I then sat back and awaited results.
I didn't have long to wait. John Brunner sent a copy of his letter virtually by
return:

"...I am
disturbed and annoyed to see that yet one more wholesale generalisation has been
made about science-fiction. At the time of the purge of obscene literature in
pocket-books a few years back, one grew accustomed to this sort of thing from
back-street newsagents; to find it perpetuated in the leading Sunday newspaper is
altogether another question..." etc., etc.

Archie Mercer, an active fan from
the early 1950s to -- as it turned out -- the early 1980s, also contributed:

"...And then
there are classics, such as Things to Come, which one would have thought was
just the type of film to deserve showing to a serious cinematic society -- surely
to ban this sort of thing on the strength of 'The Vampire from Umpteen Thousand
Megacycles' is absurd..."

Sid Birchby, a pre-War fan, also had
his say:

"...As one who
has for thirty years been reading science fiction with no marked crumbling of
morals, I find the association [with horror, etc.] odd. ... After all, the mere
fact that a film deals with, say, a monster emerging from a flying saucer, does not
make it 'science fiction', any more than a handful of classic allusions make
Titus Andronicus a great play..." etc., etc.

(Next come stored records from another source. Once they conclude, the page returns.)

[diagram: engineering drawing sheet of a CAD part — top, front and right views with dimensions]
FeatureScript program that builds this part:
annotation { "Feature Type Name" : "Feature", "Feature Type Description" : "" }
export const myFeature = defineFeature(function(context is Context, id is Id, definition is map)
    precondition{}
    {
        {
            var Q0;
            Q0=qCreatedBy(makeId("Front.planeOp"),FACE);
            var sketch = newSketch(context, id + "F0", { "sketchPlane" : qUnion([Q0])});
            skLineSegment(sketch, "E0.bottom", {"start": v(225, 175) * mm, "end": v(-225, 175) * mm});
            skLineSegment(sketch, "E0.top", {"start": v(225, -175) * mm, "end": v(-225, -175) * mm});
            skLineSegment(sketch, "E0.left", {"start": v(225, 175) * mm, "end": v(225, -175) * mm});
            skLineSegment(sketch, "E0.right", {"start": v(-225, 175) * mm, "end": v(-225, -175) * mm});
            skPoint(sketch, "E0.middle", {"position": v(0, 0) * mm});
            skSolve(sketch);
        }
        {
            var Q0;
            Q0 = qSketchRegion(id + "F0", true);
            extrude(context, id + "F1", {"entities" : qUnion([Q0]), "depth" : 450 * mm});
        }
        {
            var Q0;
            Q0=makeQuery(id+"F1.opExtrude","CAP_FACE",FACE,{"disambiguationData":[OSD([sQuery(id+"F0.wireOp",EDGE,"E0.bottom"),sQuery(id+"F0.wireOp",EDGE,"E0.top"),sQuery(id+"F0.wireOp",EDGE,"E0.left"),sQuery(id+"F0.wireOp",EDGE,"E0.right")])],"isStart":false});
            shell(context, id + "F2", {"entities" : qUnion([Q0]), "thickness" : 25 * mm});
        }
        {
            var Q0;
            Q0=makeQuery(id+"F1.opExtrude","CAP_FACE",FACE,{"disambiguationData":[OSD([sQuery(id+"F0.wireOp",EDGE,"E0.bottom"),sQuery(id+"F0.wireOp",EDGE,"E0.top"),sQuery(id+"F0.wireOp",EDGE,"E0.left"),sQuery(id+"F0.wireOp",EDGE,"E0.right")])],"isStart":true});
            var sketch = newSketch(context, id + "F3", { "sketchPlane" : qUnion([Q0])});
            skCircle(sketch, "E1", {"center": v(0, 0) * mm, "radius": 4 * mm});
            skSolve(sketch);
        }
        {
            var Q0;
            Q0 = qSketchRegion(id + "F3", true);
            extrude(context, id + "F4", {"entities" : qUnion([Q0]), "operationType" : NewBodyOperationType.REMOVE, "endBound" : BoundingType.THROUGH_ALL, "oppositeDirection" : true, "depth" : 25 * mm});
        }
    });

Sid was sufficiently moved by the
occasion to sign his letter to these snobs 'B.Sc.Tech., A.M.I.C.E.'

And there was distant thunder from
Northern Ireland, from one Walter A. Willis:

"It is sad when
Hollywood producers bill cheap horror films as 'science fiction', but it is
alarming when a film society lets itself be taken in. Your attitude is all too
reminiscent of that of literary snobs to the film itself, twenty years
ago..."

Other fans rallied around, including
Ron Bennett and Manchester's Dave Cohen. Ron was the only fan to get a direct reply
from Miss Lejeune, possibly because he addressed her as 'Mr.':

"...Although the
subject [of SF films] doesn't fascinate me myself (perhaps because I'm a woman), I
know what very wide appeal it has, and feel that the Wanamaker people [huh??] are
misguided in putting a tabu (if in fact they have done so) on all films of
this kind..." etc., etc.

And finally, there was a reply from
the New Shakespeare Theatre Club itself, to all of the individuals who'd written to
them via Miss Lejeune:

"...appreciate
your kindness in making suggestions... The first General Meeting of the New
Shakespeare Film Society was held yesterday, when the question of the content of
films was briefly referred to and it was clearly the feeling of the meeting that
each film would be judged on its merits ... any serious science fiction film of
good quality would not be excluded solely on account of its subject
matter

# # # #

So that was the end of a tempest in
a tea-cup. But -- looking at the old APAzine from which most of the above was
taken, I've had a few thoughts.

Sid's use of those letters after his
name...

John Brunner wrote on World Science
Fiction Society-headed notepaper...

The triumphant result, puny though
the struggle was, of concerted action...

And the fact that this occurred in
November 1957.

It was the very next month that I
wrote a rabble-rousing piece so stirring that at the next Convention, mid-1958,
various fans, principally Terry Jeeves and Eric Bentcliffe, got together and formed
the BSFA -- the British Science Fiction Association. British fans then had the
headed note-paper, the voice to represent them, the works. The BSFA is still going,
after 37 years.

Is it possible that the original
source, the straw which did the damage, that eventually led to formation of the
BSFA, was the collective fuddy-duddies of the New Shakespeare Film Society?